Money in Mind

This week I’ve been feeling smug (surely not?) about never having had a gym membership or a personal trainer Not just for the same reason disliking jewellery makes me smug – because I can add up all the money I’ve never spent – but because I’ve realised that gyms will soon be mere folk memory.  Or, in fact, no memory, unless we find a way to upload it all to our gadgets. Which may not be far off.

Gyms and personal trainers seem oxymoronic to me: why drive to the gym, when you could just go by bike to wherever you’re going and get your exercise that way? Why hire a personal trainer, when there are acres of neglected gardens everywhere, waiting to be dug and weeded? 

And there’s another area of human capacity that’s becoming much more in need of exercise  than our abs and pecs. I used to think I minded Mr Fixit’s TomTom and iPhone because they give him an unfair hold over the children’s affections, and a licence to bore on day and night about the Aladdin’s cave that is the AppStore. Now I realise it’s much more basic; they’re rotting his brain.

You can use your iPhone to tune your guitar. We used to use our ears. Does this mean we soon won’t need our ears? But then where will we go next for botox and liposuction? If we don’t have bodies, there won’t be any need for the beauty industry any more. Then it’s curtains to Cosmopolitan and Elle. It doesn’t bear thinking about. (To its credit, the beauty industry is worried about this, and is already moving on from knee lifts and shoulder implants to  skull re-shaping presumably on the basis that while we have brains at all, we’ll need a place to put them).

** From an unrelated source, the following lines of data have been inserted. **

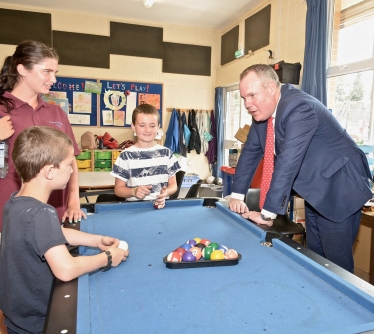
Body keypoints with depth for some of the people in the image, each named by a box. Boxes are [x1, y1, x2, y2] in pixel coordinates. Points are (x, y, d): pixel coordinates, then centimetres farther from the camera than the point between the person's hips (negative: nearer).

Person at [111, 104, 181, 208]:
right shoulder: (126, 156, 0)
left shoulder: (166, 153, 5)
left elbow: (173, 184, 10)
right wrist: (134, 191, -14)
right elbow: (118, 189, 4)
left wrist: (166, 192, -10)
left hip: (161, 205, 2)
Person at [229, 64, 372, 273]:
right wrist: (237, 195, -3)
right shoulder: (262, 111, -1)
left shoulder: (299, 107, -28)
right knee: (314, 255, 15)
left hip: (339, 187, -8)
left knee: (336, 261, 1)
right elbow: (250, 151, 3)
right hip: (314, 190, 8)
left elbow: (288, 162, -34)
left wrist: (268, 213, -33)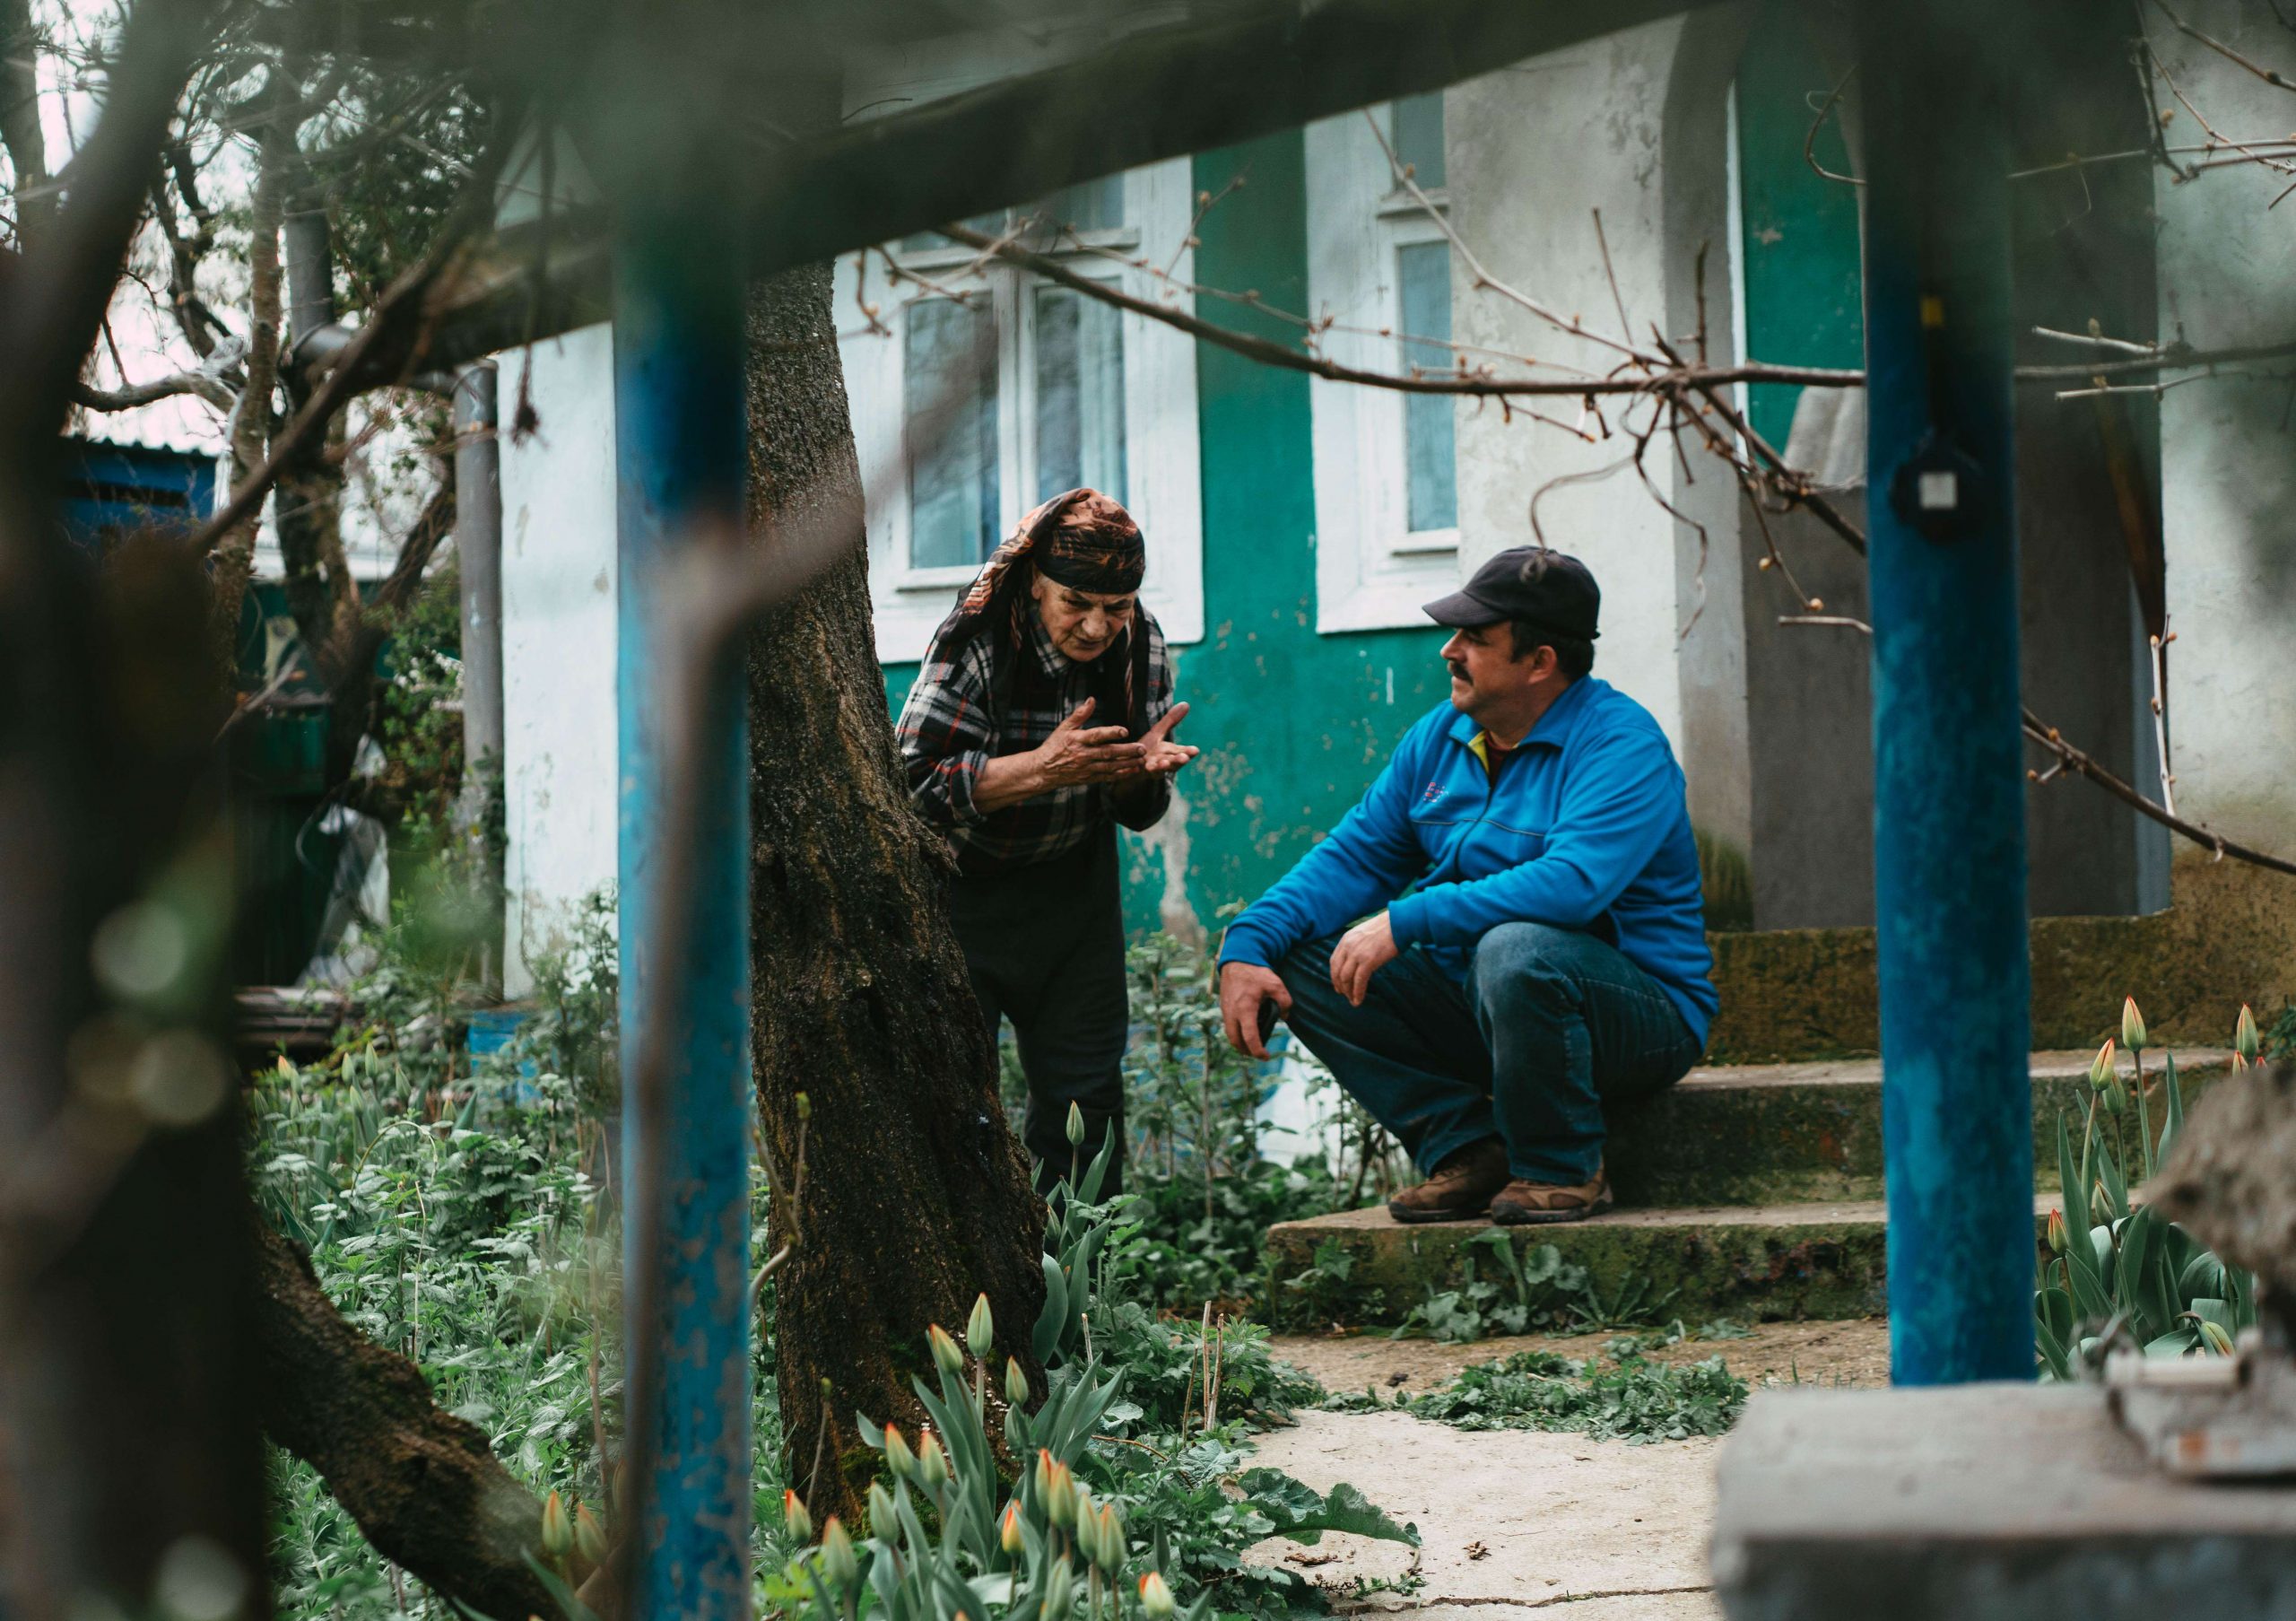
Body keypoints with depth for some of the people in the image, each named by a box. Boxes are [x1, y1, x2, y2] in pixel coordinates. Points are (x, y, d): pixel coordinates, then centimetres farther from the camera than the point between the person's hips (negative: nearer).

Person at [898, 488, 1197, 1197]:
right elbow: (916, 781, -28)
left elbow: (1138, 811, 0)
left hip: (1073, 886, 5)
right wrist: (1042, 767, -39)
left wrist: (1142, 769, -25)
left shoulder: (1143, 648, -6)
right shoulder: (975, 641, -22)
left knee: (1086, 1093, 7)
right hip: (962, 885, -5)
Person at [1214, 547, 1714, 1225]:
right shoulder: (1440, 736, 7)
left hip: (1638, 1012, -7)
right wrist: (1246, 947, -9)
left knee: (1516, 948, -38)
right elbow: (1355, 857, 7)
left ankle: (1561, 1169, -15)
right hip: (1478, 1007, 7)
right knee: (1301, 961, -6)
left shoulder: (1620, 742, -17)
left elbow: (1572, 883, -32)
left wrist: (1405, 923, -33)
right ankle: (1465, 1144, -4)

Yet the urge to own gadgets that are smarter than ourselves seems unstoppable. There are apparently £1.25bn worth of unused iPods and digital cameras in this country, silently reproaching their owners from inside their shiny packages for being too stupid to engage with them on equal intellectual terms.

Add to this a generation of prosperous baby boomers terrified, not of heart disease like their parents, but of Alzheimers and the next money mint just leaps out at you. What we need is not body gyms, but mind gyms. Mind gyms and personal mental trainers replace the sweaty, noisy, aesthetically challenged world of weights and exercise bikes with intellectual excitement – one of the few pleasures that consumes neither money nor calories. Ideas really are carbon neutral. You don’t have to eat more, or even differently, to have a well-exercised mind  (though probably the odd kipper doesn’t hurt).

Currently, this trend has manifested itself in relatively primitive forms Soduku and Dr Kawashima’s Brain Trainer. But these are clearly unsatisfactory, in the same way as gyms are. Where does solving some meaningless number square get you, compared with parsing a line of Virgil or memorising an entire pantomime?

Suddenly, my new career is madly waving at me from the shelf of etymological dictionaries in my hut. I will be able to amortise a lifetime’s investment in obscure languages and arcane interests by inflicting them on terrified fifty-somethings in return for stupendous fees with no overhead, and no carbon footprint (like any self respecting trainer, I travel exclusively by bike). I will grow rich, simply by indulging my inner lunatic 

Latin classes will be chic again. So will crafts, pickling, tatting  and indeed any activity that involves using new bits of the intellect. As any brain surgeon will tell you, there’s a pretty much limitless number of these, all needing a regular going over to keep their owner fit for work in a post-pension society.